D’après les BD de Franquin.

Interprètes :
Jamel Debbouze (Pablito),

Alain Chabat (Dan Geraldo),

Fred Testot (Hermoso),

Lambert Wilson (Ponchero)…

Dan Geraldo, reporter en quête de scoop, part en Palombie pour inter-viewer le chef de la tribu Paya. Si la Palombie a fait de lui une star, y enregistrer un scoop aujourd’hui est sa dernière chance de garder son travail. Emmené par Pablito, un filou local plein de ressources, le journaliste entame une aventure trépidante autour d’une prophétie de fin de monde et d’un animal légendaire, mythique et facétieux : le Marsupilami. 

Alain Chabat aime réaliser ses rêves de gosse. Onze ans après le succès toutes catégories du génial Astérix et Obélix : Mission Cléopâtre, Chabat efface la plantade de RRRrrr !!! prouvant, au travers de l’histoire du mammifère ovipare à la fourrure jaune et taches noires, qu’il mérite toujours les lauriers du César qu’il a été.

Bien entendu, Sur la piste du Marsupilami a ses hauts et ses bas. Au début notamment, le film semble avoir du mal à trouver son rythme, trop peu dynamique dans une comédie d’aventures familiale.
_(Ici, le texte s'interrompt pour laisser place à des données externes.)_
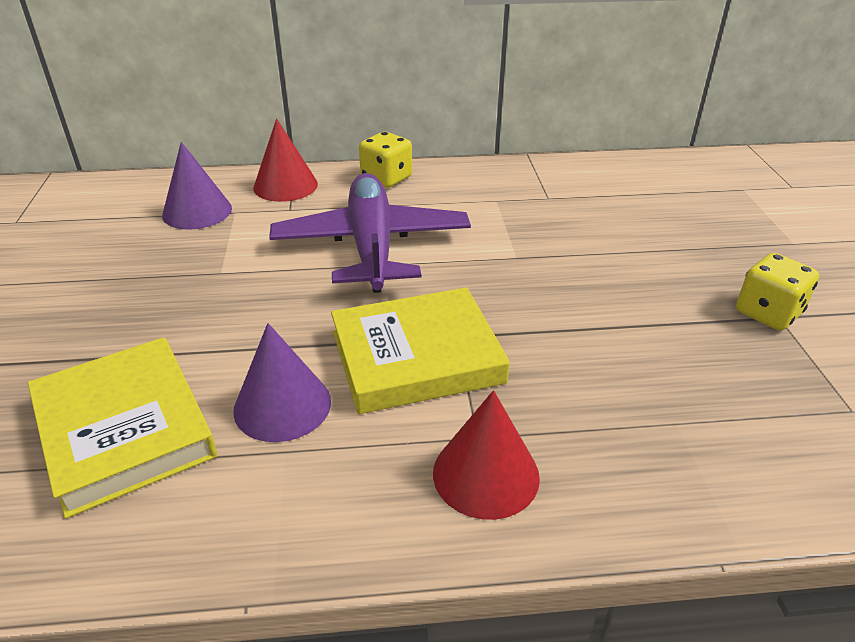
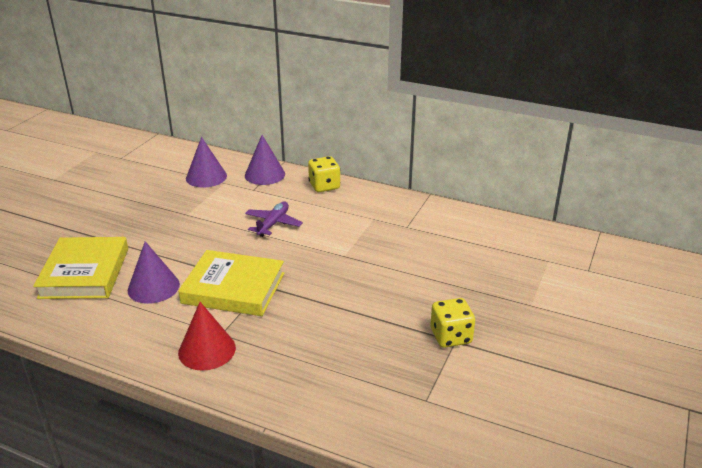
camera: 30 degrees right, 5 degrees down
red cone [253,118,318,202] -> purple cone [245,135,285,185]
purple plane [269,173,471,293] -> purple plane [245,202,303,237], size x0.50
Il faut attendre la capture de Dan et Pablito par la tribu de la jungle pour que la folie cartoonesque l’emporte. Seulement voilà, l’ex-Nul, Alain Chabat semble posséder un don particulier pour rendre tout sympathique, y compris les faiblesses de certains gags ou de la mise en scène.

Marsupilami

A priori, c'est lui qui a la plus longue....

Grâce a son humour corrosif et effronté, la fable, absurde et fantaisiste, séduit. Dans un univers BD complètement respecté, cette pantalonnade permet aux comédiens de jouer les clowns survoltés (mention spéciale à Lambert Wilson et à son rôle décisif dans la prophétie Paya). Niveau visuel, le Marsupilami, créé en 1957, prend un sacré coup de jeune. Sa version numérisé hérissera peut-être le poil des amateurs de la première heure, mais gageons qu’elle séduira les plus jeunes, car avouons-le, rarement peluche numérique aura été si attendrissante.
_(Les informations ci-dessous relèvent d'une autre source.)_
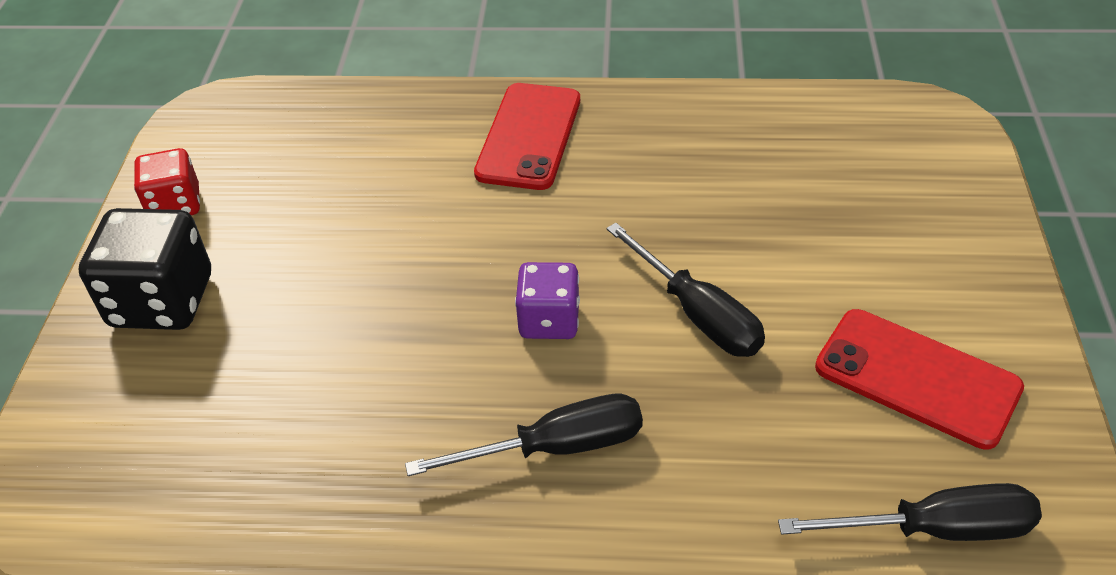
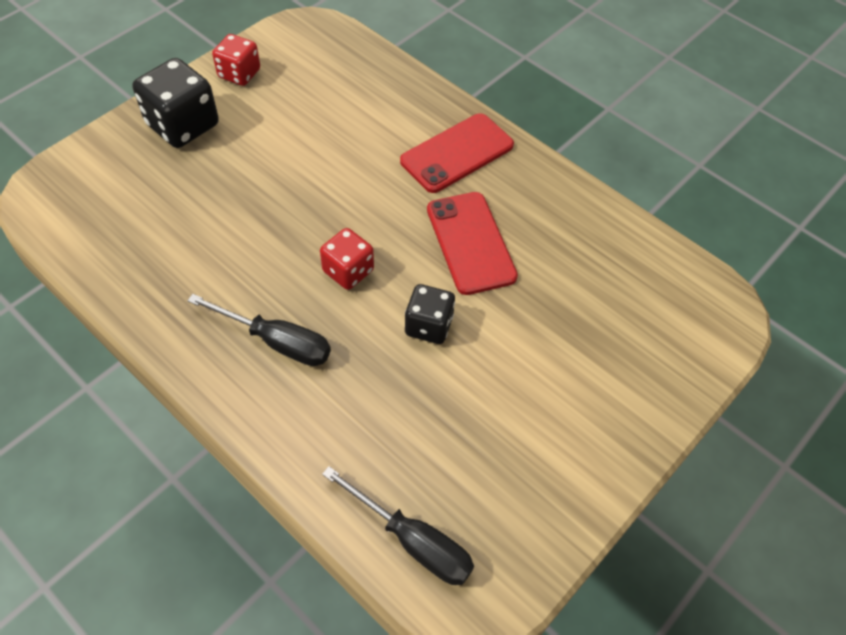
camera: 35 degrees right, 10 degrees up
purple dice [515,262,580,339] -> red dice [320,228,374,290]
black screwdriver [606,223,765,357] -> black dice [405,284,455,344]
red phone [815,309,1024,449] -> red phone moved to [427,192,518,295]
Si ce cinéma n’est pas renversant, il donne le sentiment profond que Chabat ne se moque pas de son public. Le spectacle offert est complet, imaginatif, drôle et bon enfant. Quelques scènes (même si elles sont moins nombreuses que dans la Mission Cléopâtre) sont instantanément cultes et assurent l’hilarité générale. Ajoutez à cela quelques animaux bien dressés et des méchants qui s’appellent tous Carlos, et vous obtenez une Piste du Marsupilami que vous auriez tort de ne pas emprunter.